Start of Document passage

Perforations are provided through the casing and cement sheath
adjacent the subsurface formation.
Fluids, such as oil or gas, are produced through these perforations
into the well. These produced fluids may carry entrained therein
sand, particularly when the subsurface formation is an
unconsolidated formation. Produced sand is undesirable for many
reasons. It is abrasive to components found within the well, such
as tubing, pumps and valves, and must be removed from the produced
fluids at the surface. Further, the produced sand may partially or
completely clog the well, substantially inhibiting production,
thereby making necessary an expensive workover. In addition, sand
flowing from the subsurface formation may leave therein a cavity
which may result in caving of the formation and collapse of the
casing.

End of Document passage
Start of Provided data

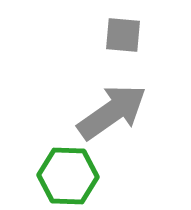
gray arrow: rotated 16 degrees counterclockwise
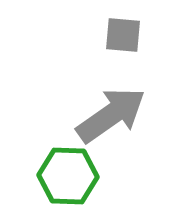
gray arrow: moved 1 px left, 3 px down
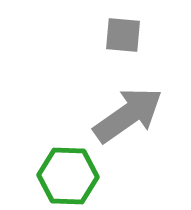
gray arrow: moved 17 px right
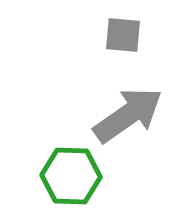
green hexagon: moved 3 px right
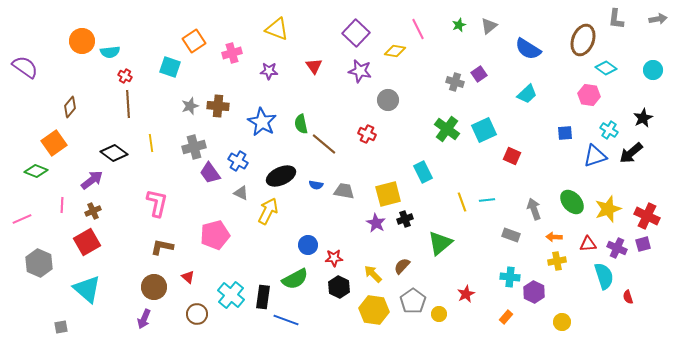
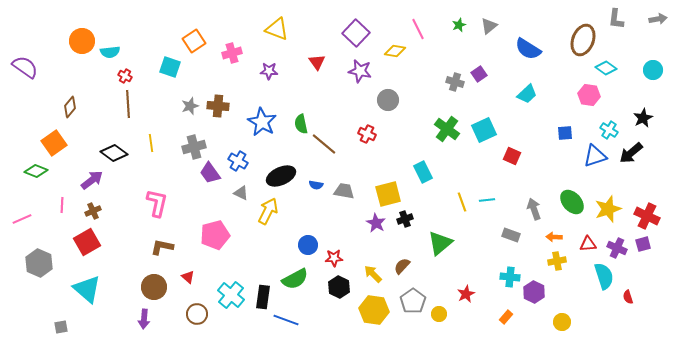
red triangle at (314, 66): moved 3 px right, 4 px up
purple arrow at (144, 319): rotated 18 degrees counterclockwise
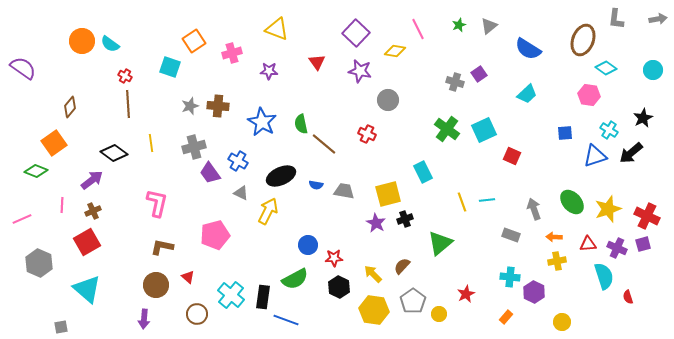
cyan semicircle at (110, 52): moved 8 px up; rotated 42 degrees clockwise
purple semicircle at (25, 67): moved 2 px left, 1 px down
brown circle at (154, 287): moved 2 px right, 2 px up
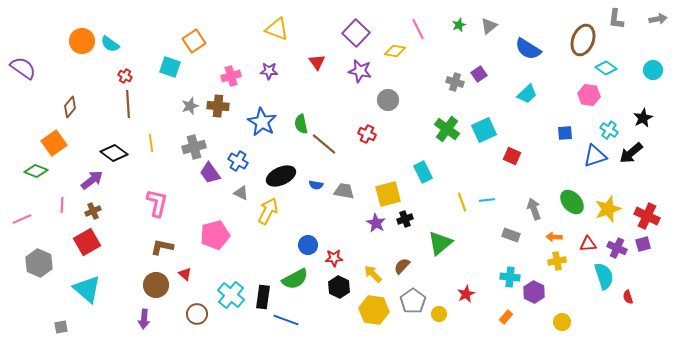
pink cross at (232, 53): moved 1 px left, 23 px down
red triangle at (188, 277): moved 3 px left, 3 px up
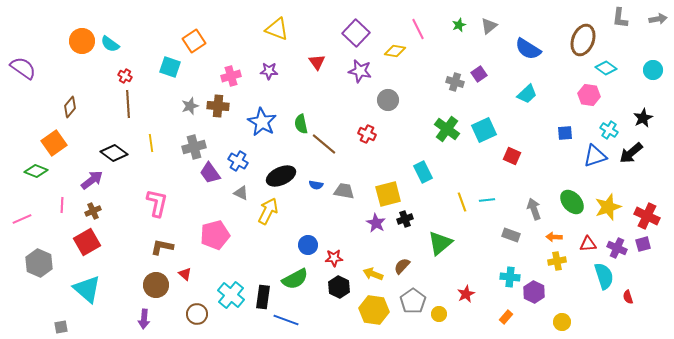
gray L-shape at (616, 19): moved 4 px right, 1 px up
yellow star at (608, 209): moved 2 px up
yellow arrow at (373, 274): rotated 24 degrees counterclockwise
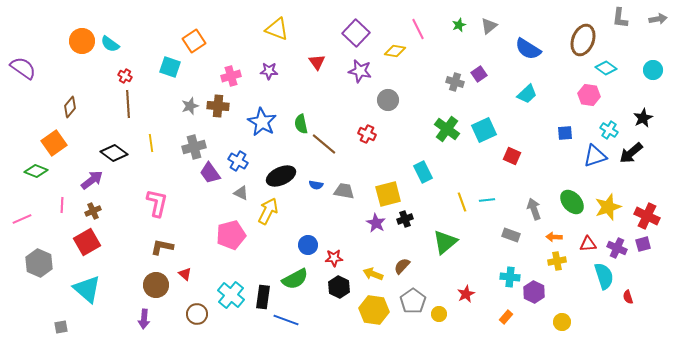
pink pentagon at (215, 235): moved 16 px right
green triangle at (440, 243): moved 5 px right, 1 px up
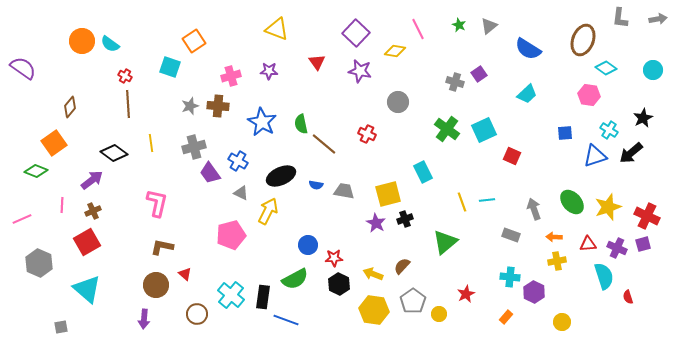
green star at (459, 25): rotated 24 degrees counterclockwise
gray circle at (388, 100): moved 10 px right, 2 px down
black hexagon at (339, 287): moved 3 px up
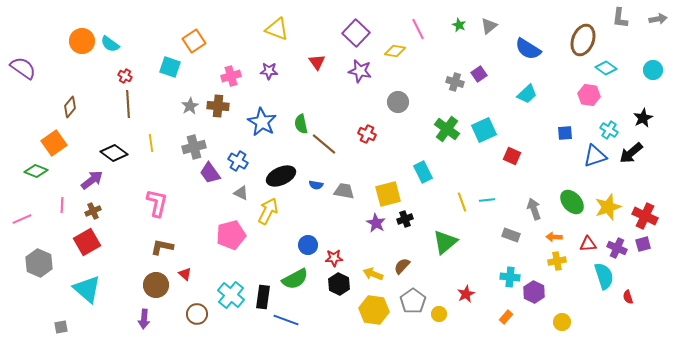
gray star at (190, 106): rotated 12 degrees counterclockwise
red cross at (647, 216): moved 2 px left
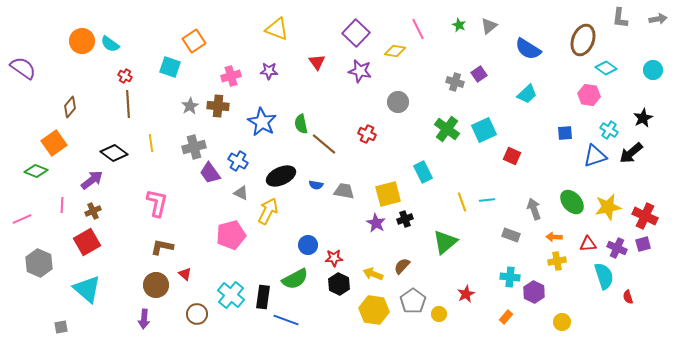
yellow star at (608, 207): rotated 8 degrees clockwise
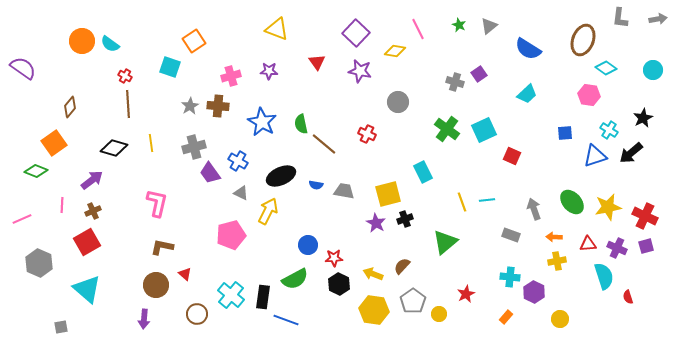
black diamond at (114, 153): moved 5 px up; rotated 20 degrees counterclockwise
purple square at (643, 244): moved 3 px right, 2 px down
yellow circle at (562, 322): moved 2 px left, 3 px up
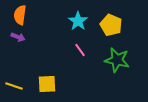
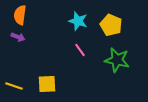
cyan star: rotated 18 degrees counterclockwise
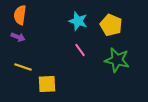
yellow line: moved 9 px right, 19 px up
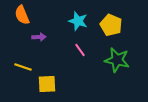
orange semicircle: moved 2 px right; rotated 30 degrees counterclockwise
purple arrow: moved 21 px right; rotated 24 degrees counterclockwise
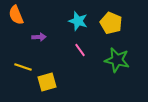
orange semicircle: moved 6 px left
yellow pentagon: moved 2 px up
yellow square: moved 2 px up; rotated 12 degrees counterclockwise
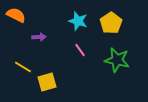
orange semicircle: rotated 138 degrees clockwise
yellow pentagon: rotated 15 degrees clockwise
yellow line: rotated 12 degrees clockwise
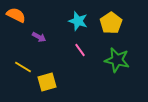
purple arrow: rotated 32 degrees clockwise
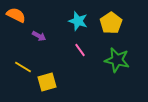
purple arrow: moved 1 px up
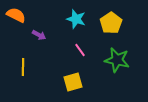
cyan star: moved 2 px left, 2 px up
purple arrow: moved 1 px up
yellow line: rotated 60 degrees clockwise
yellow square: moved 26 px right
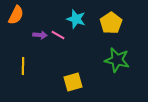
orange semicircle: rotated 90 degrees clockwise
purple arrow: moved 1 px right; rotated 24 degrees counterclockwise
pink line: moved 22 px left, 15 px up; rotated 24 degrees counterclockwise
yellow line: moved 1 px up
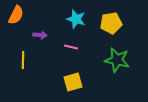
yellow pentagon: rotated 25 degrees clockwise
pink line: moved 13 px right, 12 px down; rotated 16 degrees counterclockwise
yellow line: moved 6 px up
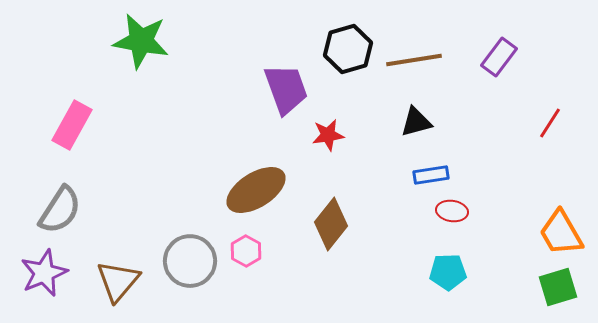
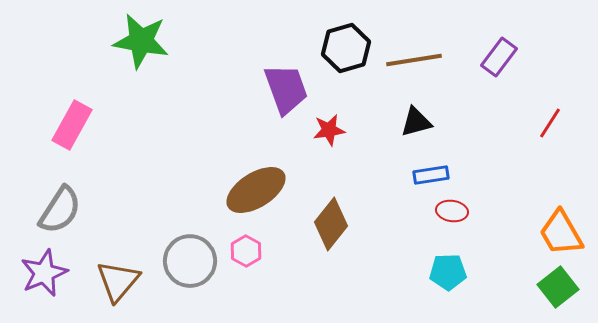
black hexagon: moved 2 px left, 1 px up
red star: moved 1 px right, 5 px up
green square: rotated 21 degrees counterclockwise
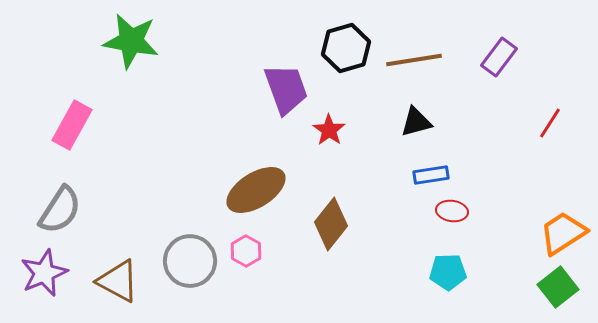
green star: moved 10 px left
red star: rotated 28 degrees counterclockwise
orange trapezoid: moved 2 px right; rotated 87 degrees clockwise
brown triangle: rotated 42 degrees counterclockwise
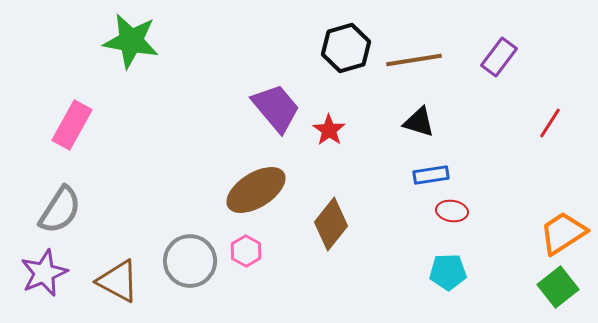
purple trapezoid: moved 10 px left, 19 px down; rotated 20 degrees counterclockwise
black triangle: moved 3 px right; rotated 32 degrees clockwise
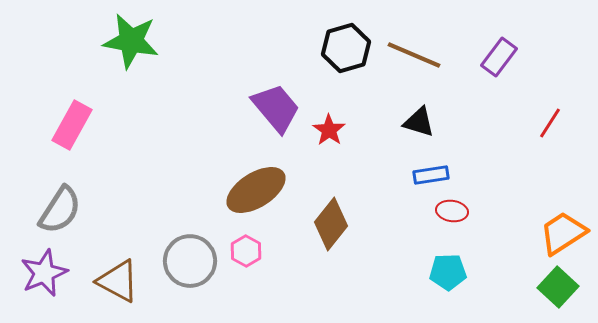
brown line: moved 5 px up; rotated 32 degrees clockwise
green square: rotated 9 degrees counterclockwise
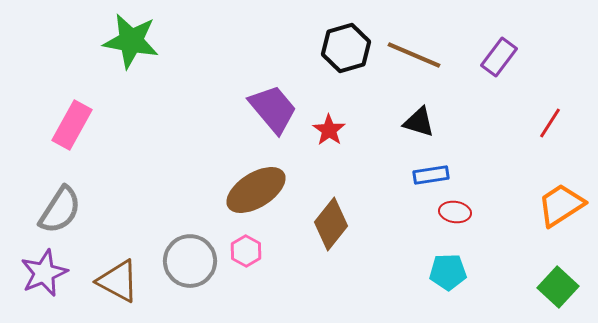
purple trapezoid: moved 3 px left, 1 px down
red ellipse: moved 3 px right, 1 px down
orange trapezoid: moved 2 px left, 28 px up
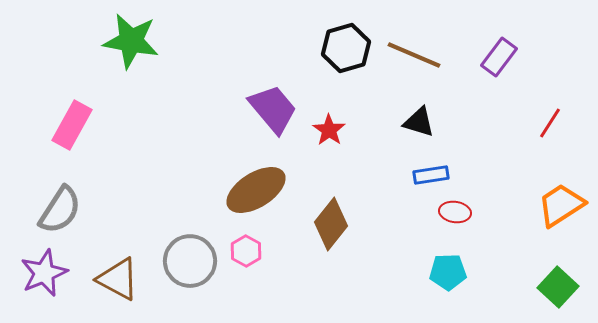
brown triangle: moved 2 px up
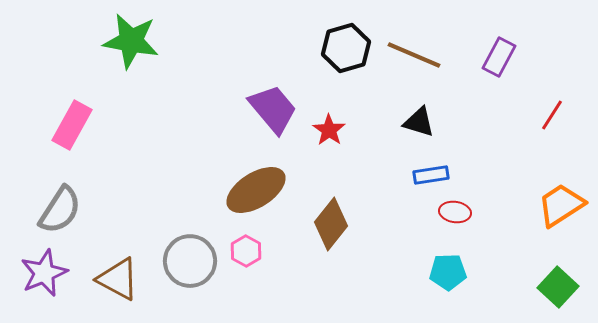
purple rectangle: rotated 9 degrees counterclockwise
red line: moved 2 px right, 8 px up
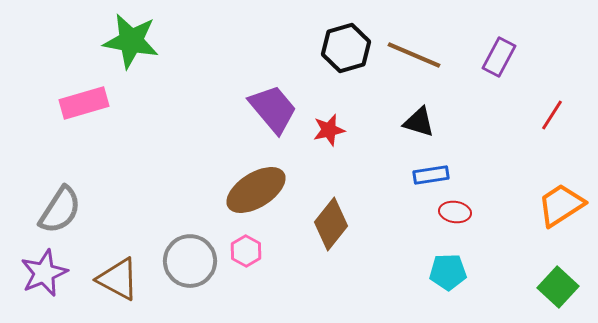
pink rectangle: moved 12 px right, 22 px up; rotated 45 degrees clockwise
red star: rotated 24 degrees clockwise
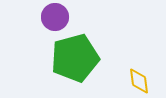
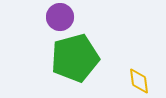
purple circle: moved 5 px right
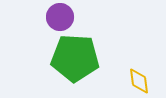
green pentagon: rotated 18 degrees clockwise
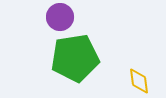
green pentagon: rotated 12 degrees counterclockwise
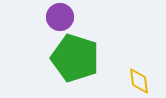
green pentagon: rotated 27 degrees clockwise
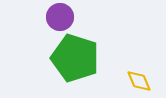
yellow diamond: rotated 16 degrees counterclockwise
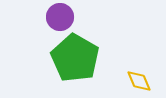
green pentagon: rotated 12 degrees clockwise
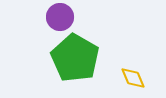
yellow diamond: moved 6 px left, 3 px up
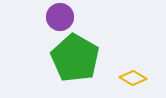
yellow diamond: rotated 36 degrees counterclockwise
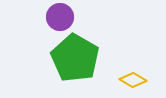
yellow diamond: moved 2 px down
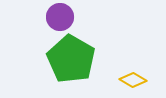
green pentagon: moved 4 px left, 1 px down
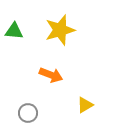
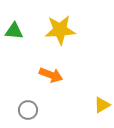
yellow star: rotated 12 degrees clockwise
yellow triangle: moved 17 px right
gray circle: moved 3 px up
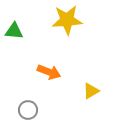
yellow star: moved 7 px right, 10 px up
orange arrow: moved 2 px left, 3 px up
yellow triangle: moved 11 px left, 14 px up
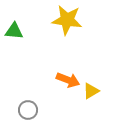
yellow star: rotated 12 degrees clockwise
orange arrow: moved 19 px right, 8 px down
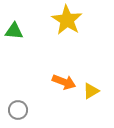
yellow star: rotated 24 degrees clockwise
orange arrow: moved 4 px left, 2 px down
gray circle: moved 10 px left
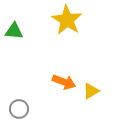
gray circle: moved 1 px right, 1 px up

End of Provided data

● **Short exercise 1**
According to the passage on sand production in wells, why might sand from the formation make an expensive workover necessary? Answer in one to three sentences.
● **Short exercise 2**
From the listing, output the lines between the line holding "gray L-shape at" and the line holding "green triangle at", inclusive. Leave out the picture lines.
The listing is unrelated to the text.

● **Written response 1**
The produced sand may partially or completely clog the well. That substantially inhibits production, and an expensive workover then becomes necessary.

● **Written response 2**
gray L-shape at (616, 19): moved 4 px right, 1 px up
yellow star at (608, 209): moved 2 px up
yellow arrow at (373, 274): rotated 24 degrees counterclockwise
pink pentagon at (215, 235): moved 16 px right
green triangle at (440, 243): moved 5 px right, 1 px up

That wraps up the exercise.